The Spark

the Voice of
The Communist League of Revolutionary Workers–Internationalist

“The emancipation of the working class will only be achieved by the working class itself.”
— Karl Marx

EDITORIAL
End the U.S. Occupation of Iraq

Jan 10, 2005

The U.S.-sponsored Iraqi elections scheduled for January 30th are a complete travesty. The biggest Sunni party is boycotting the election, as will big parts of the population. On top of that, many won’t be able to vote, even if they wanted to, either because the war is going on every day in the streets around them or because the U.S. has bombed their neighborhoods to smithereens, and they are refugees.

To fill in the vast gaps of the people who won’t participate in the election, the U.S. State Department has already let it be known that it might decide to appoint a few Iraqis.

The elections are such an obvious disaster, even the Iraqi president, defense minister and ambassador to the U.N. in the U.S.‘s own hand-picked government have publicly called for a postponement, as have 17 other parties and associations. And several former U.S. officials, including Brent Scowcroft and Zbignew Brzezinski, who had been the chief advisors in the National Security Councils of two former presidents, warned that the elections threaten to fuel a civil war.

Nonetheless, Bush claims that the elections will be another milestone in making Iraq "free." No, the only "milestone" that the elections will mark is another step down the worsening spiral of horrendous war and violence.

The Bush administration’s own actions prove the depth of its lies.

The Pentagon is now acknowledging that the "extra" 30,000 U.S. troops in Iraq that were supposed to be there only until after the elections will remain in Iraq indefinitely. Obviously, more U.S. troops in Iraq means a bigger war, the war is escalating. And this isn’t the end of it.

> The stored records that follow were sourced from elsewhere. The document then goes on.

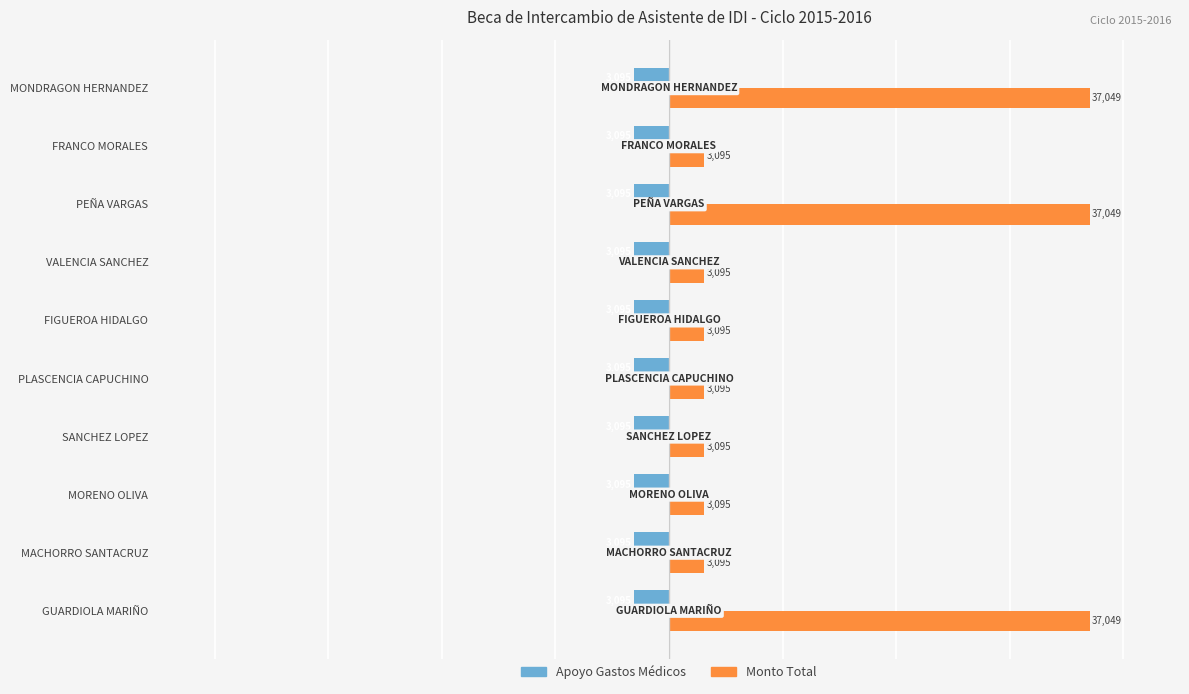

What value does the Apoyo Gastos Médicos series have at SANCHEZ LOPEZ?

-3095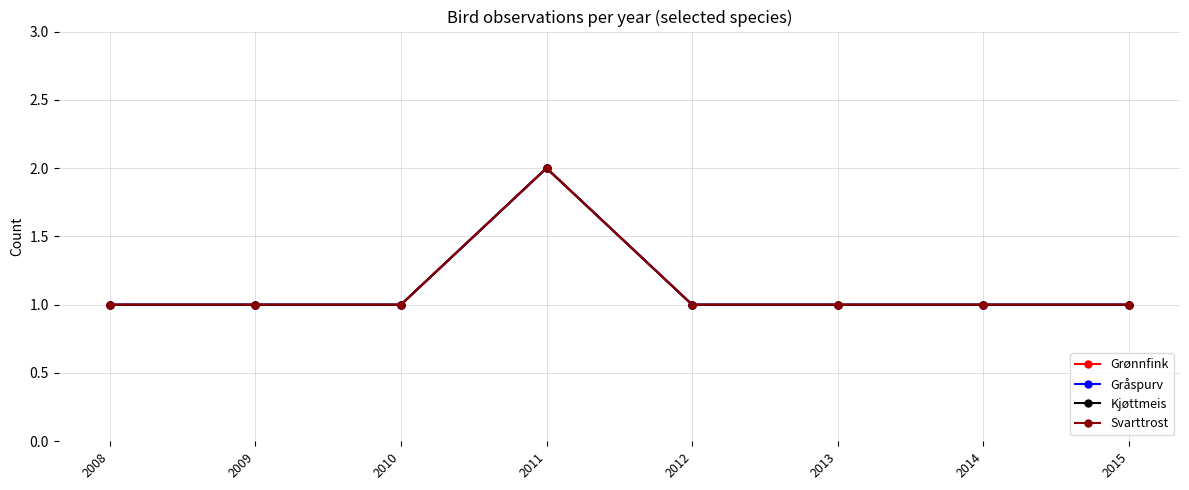

The value of Svarttrost at 2009 is 1. True or false?

True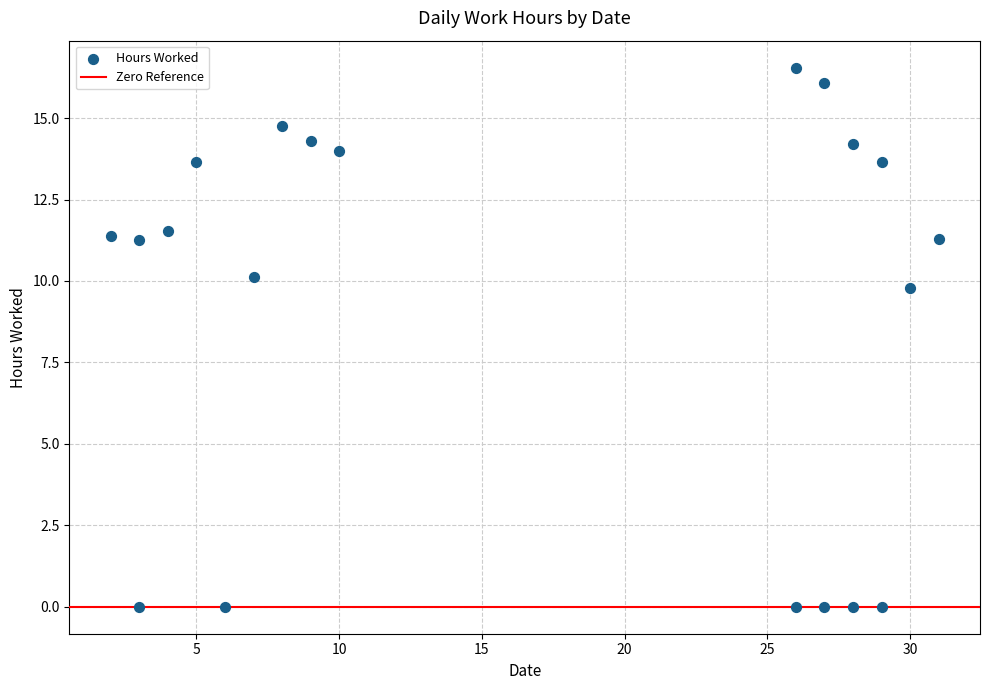

What is the range of X values (max minus min)?

29.0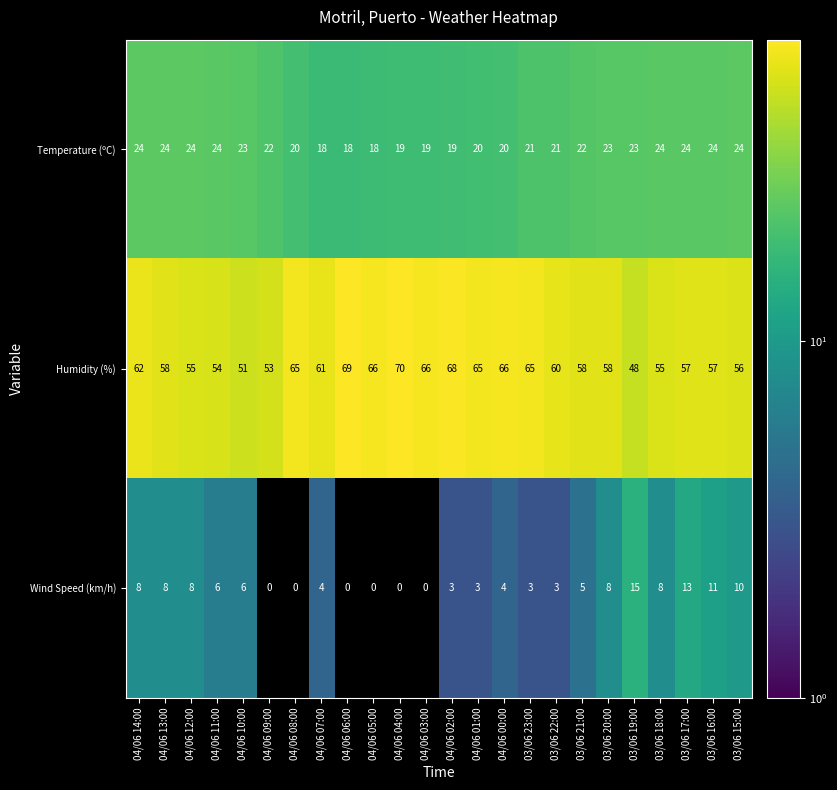

Rank the series at 04/06 09:00 from highest to lowest value.

Humidity (%), Temperature (ºC), Wind Speed (km/h)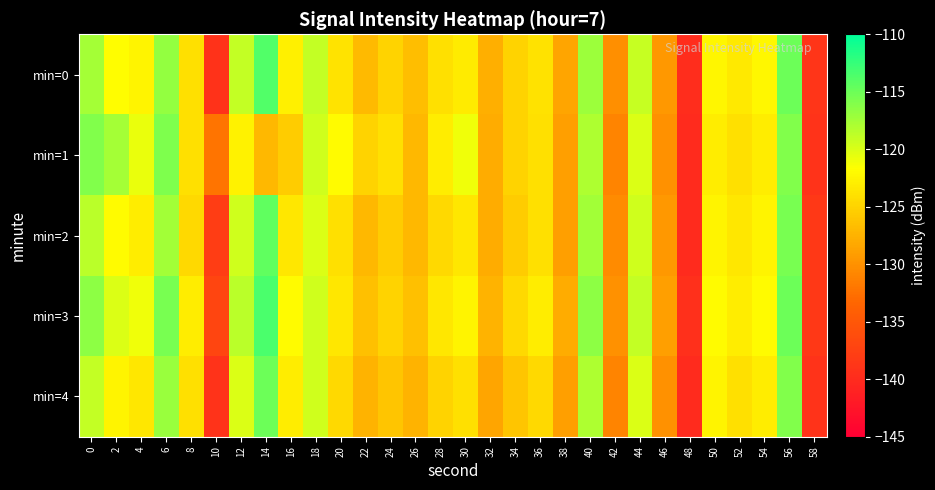

List the series in order of their peak value, highest first.

min=3, min=0, min=2, min=4, min=1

The U.S. has not "rebuilt" Iraq, but destroyed it even more. Living conditions are much worse than they were under Saddam Hussein during the U.S.-sponsored economic embargo that strangled the economy. Electricity production continues to be much lower than the already depressed pre-war, embargo levels. There are also terrible fuel shortages in the middle of winter. Oil, gasoline and kerosene are siphoned off by members of the U.S.-backed government, who then reap great profits selling them on the black market at prices that are 100 times higher than the official price, prices way out of reach of most ordinary Iraqis. There are also terrible shortages of basic food staples, such as wheat, sugar and rice. And the number of Iraqi children under five years old suffering from malnutrition has nearly doubled since the U.S. occupation began.

The U.S. is not creating new sovereign institutions, as they claim, but empty shells. The so-called Iraqi police forces or army have collapsed almost every time these forces were called upon. Even the State Department admits that it has trained only a fraction of the troops and police that it had planned to. And the U.S. military’s own experts admit that even those numbers are overblown, that the Iraqi forces are not only beset by desertions, but are riddled with people working for the insurgency.

The U.S. is an occupying power and seen as such by the Iraqi people. The people who help the U.S. are seen as its puppets. Nothing the U.S. does can change that except to get out. The more destruction the U.S. has wreaked on the Iraqi people, the bigger the number of people who have joined the insurgency and taken up arms against the U.S. and all the forces tied to it. Over the last year, the number of attacks against U.S. forces has multiplied, going from 30 attacks per day to more than 120 per day. These are figures the U.S. military itself admits to.

Bush may try to stick his head in the sand, like an ostrich, and refuse to hear bad news about Iraq, as some of Bush’s aides have told reporters. But no U.S. official is proposing anything different than Bush. None are proposing to pull out from Iraq immediately.

This change in policy will happen only if, first, the Iraqi people continue to oppose the U.S. occupation of their country; second, the U.S. generals fear they can no longer depend on their own army; third, the U.S. population more and more actively opposes this war.

The U.S. should pull its troops out of Iraq NOW!